Carry on the forum thread about the hair between a dog's eyes, picking up right after its final post.

Passage shown:
★ ★ ★ ★ ★ ★ ★

# Advice on hair between eyes



## Coco_Puff (Nov 2, 2019)

I hava question! Should I let the hair grow between my sweet little girls eyes?
I’ve been carefully trimming a bit with thinning shears but maybe I should let it grow. She wears a puppy cut. Her fur is about 1 1/2- 2 inches long all over which we like. I’m letting the hair on the top of her head grow out (and down her ears) but just not sure what to do about the nose/eyes. 

Thank you for any advice or video links! 

Coco puffs mom!


----------



## Dexter and Reia’s mom (Feb 20, 2020)

I have the same question! The groomers usually “scoop” around the corner of Dexters eyes but now that I’m doing his grooming at home I’m letting it grow. It’s at the awkward in-between stage where it’s sticking up alot but since the rest of him is getting longer I figured it was a good time to try growing it out. Besides the rest of us are having to let our hair grow too anyway:wink2: I’m wondering what is typical and if it will eventually lie down like the rest of his face? He gets a good amount of tear staining and I don’t want to make it worse even though I clean his eyes at least once a day. Thanks for any advice!

★ ★ ★ ★ ★ ★ ★

Stored data:
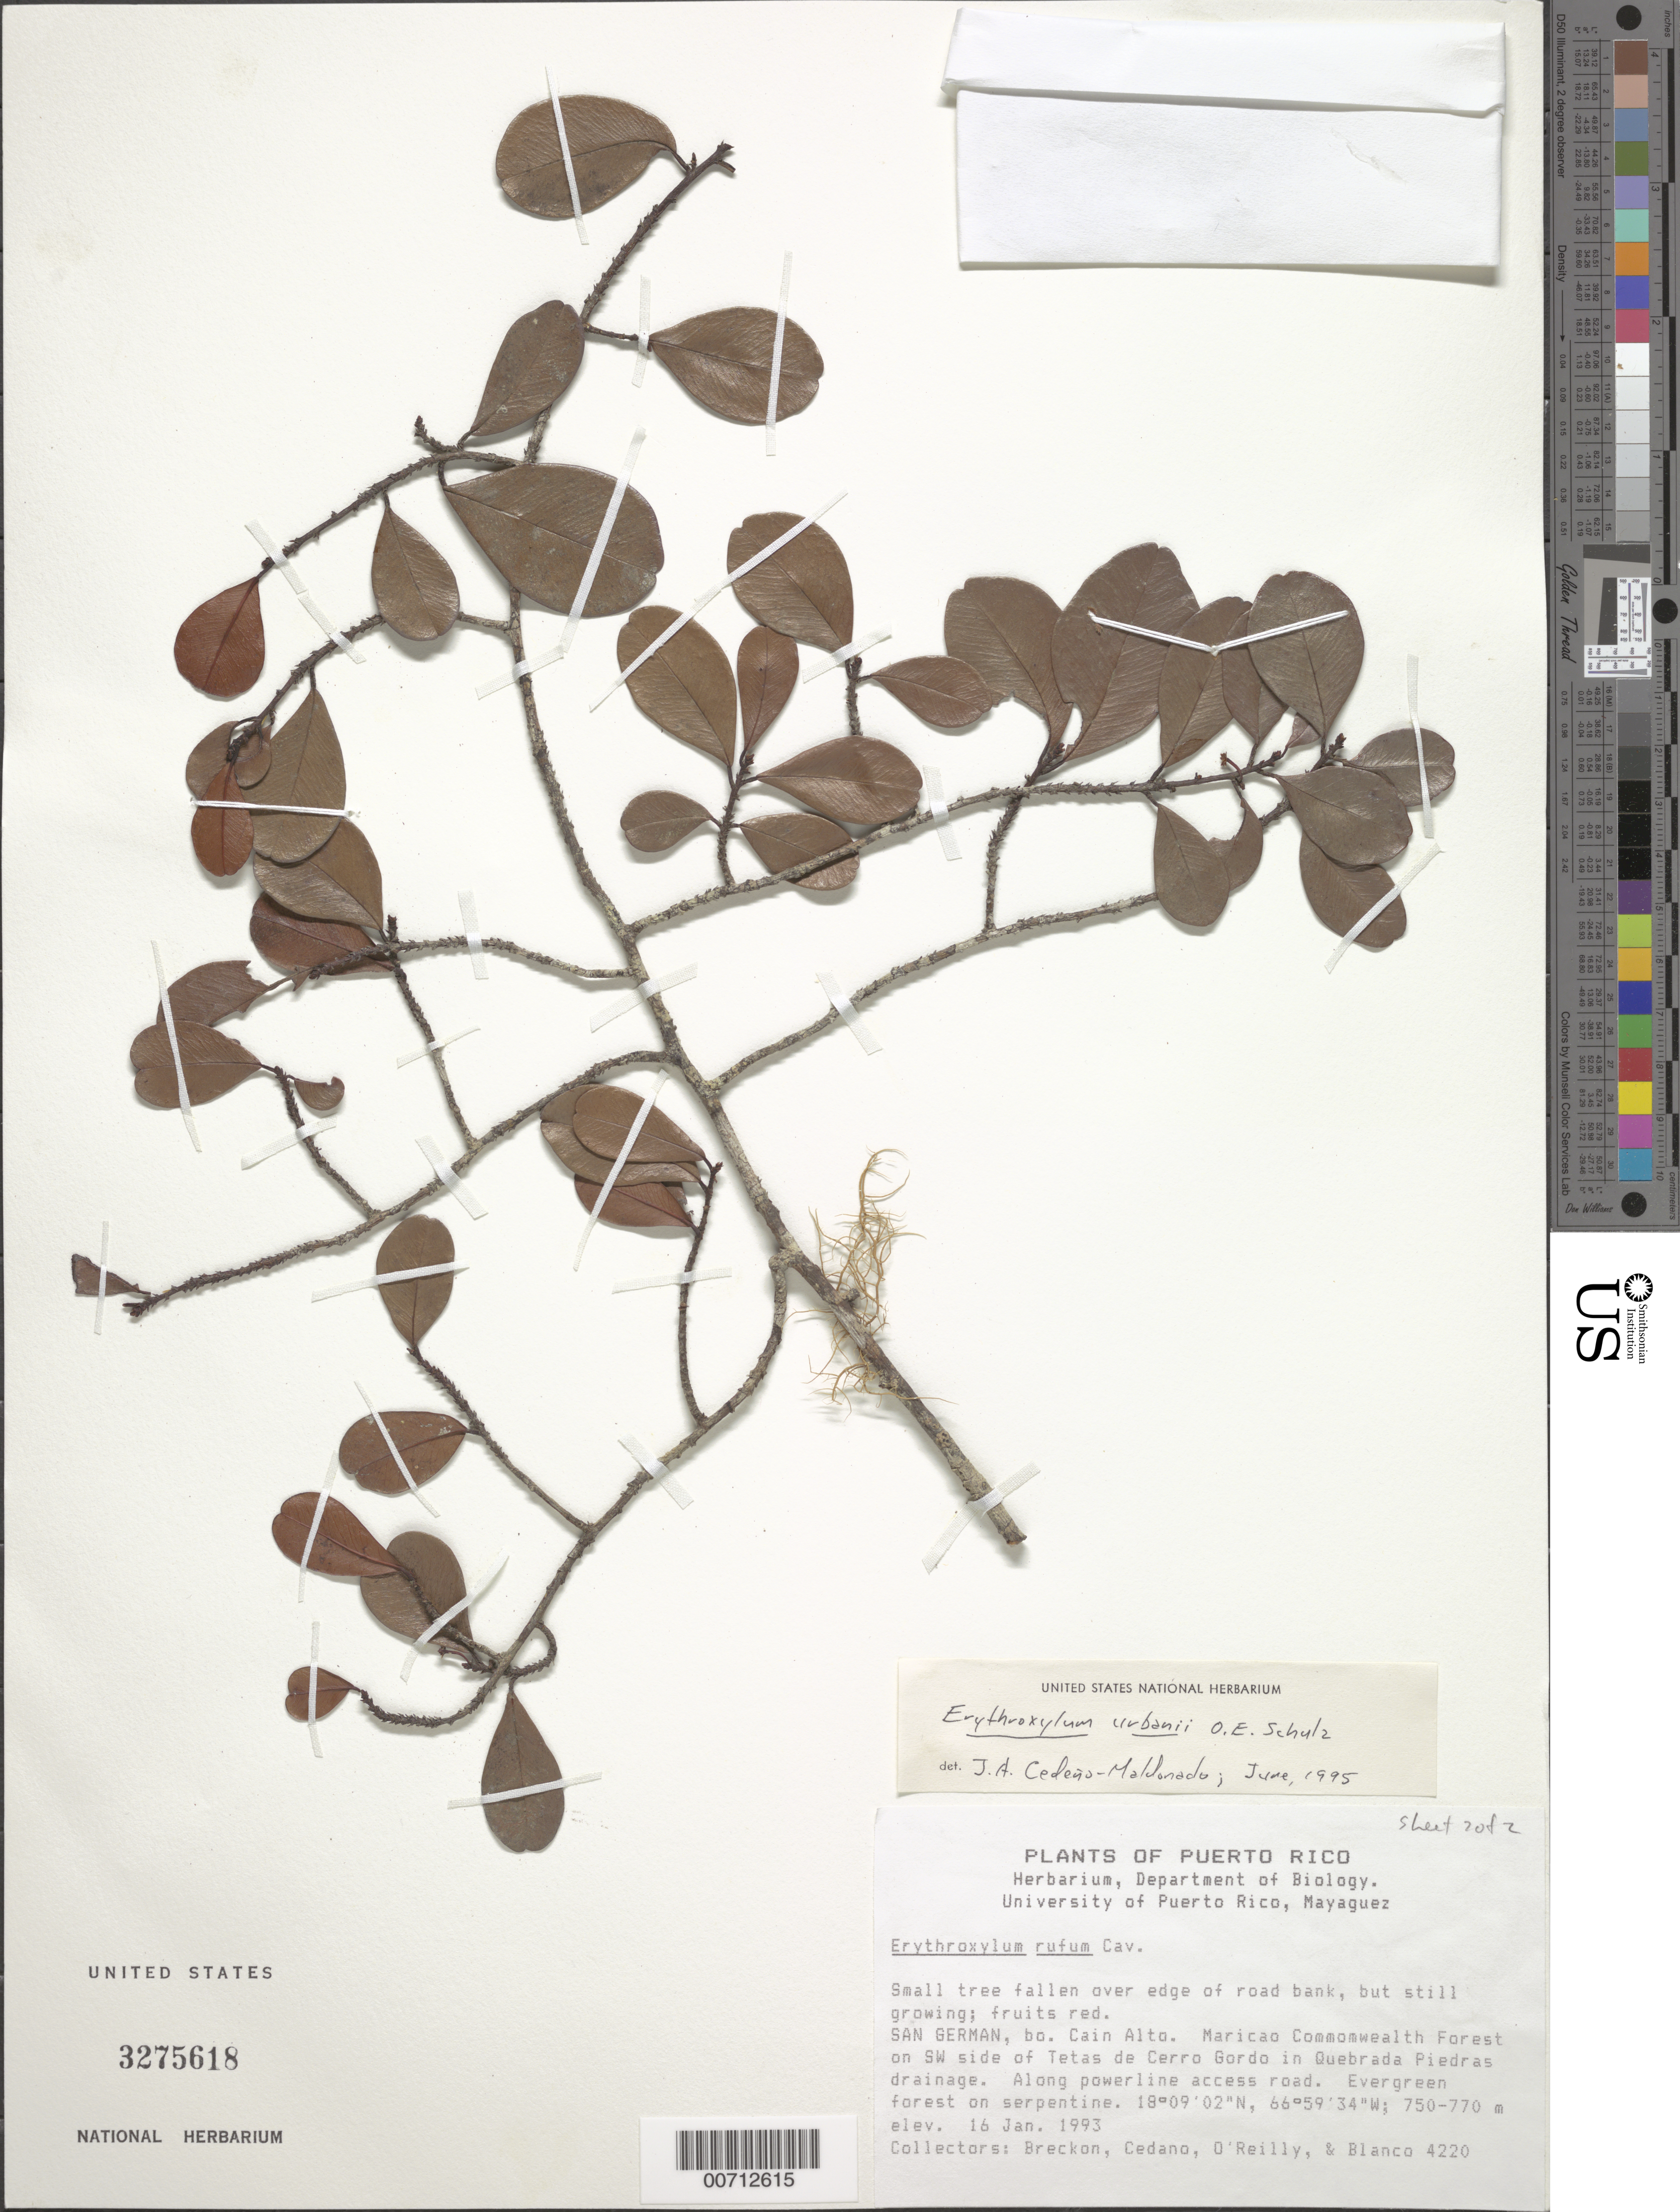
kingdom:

★ ★ ★ ★ ★ ★ ★

Result of this task:
----------



## krandall (Jun 11, 2009)

The problem with trimming hair on the nose close to the eyes or between the eyes is that once you do it, there are sharp, pokey ends of hair that you have to REALLY keep closely trimmed FREQUENTLY or they poke the dog in the eyes. (unless, of course, you decided to just grin and bear it, and get through it once to grow it out) It's fine to trim the hair above the corner of the eye, because this hair does not naturally grow toward the eye when it is short anyway.

My recommendation would be to allow the hair on the bridge of the nose just to grow out, even if it looks scruffy until it gets there, until it is long enough to lie flat on the nose.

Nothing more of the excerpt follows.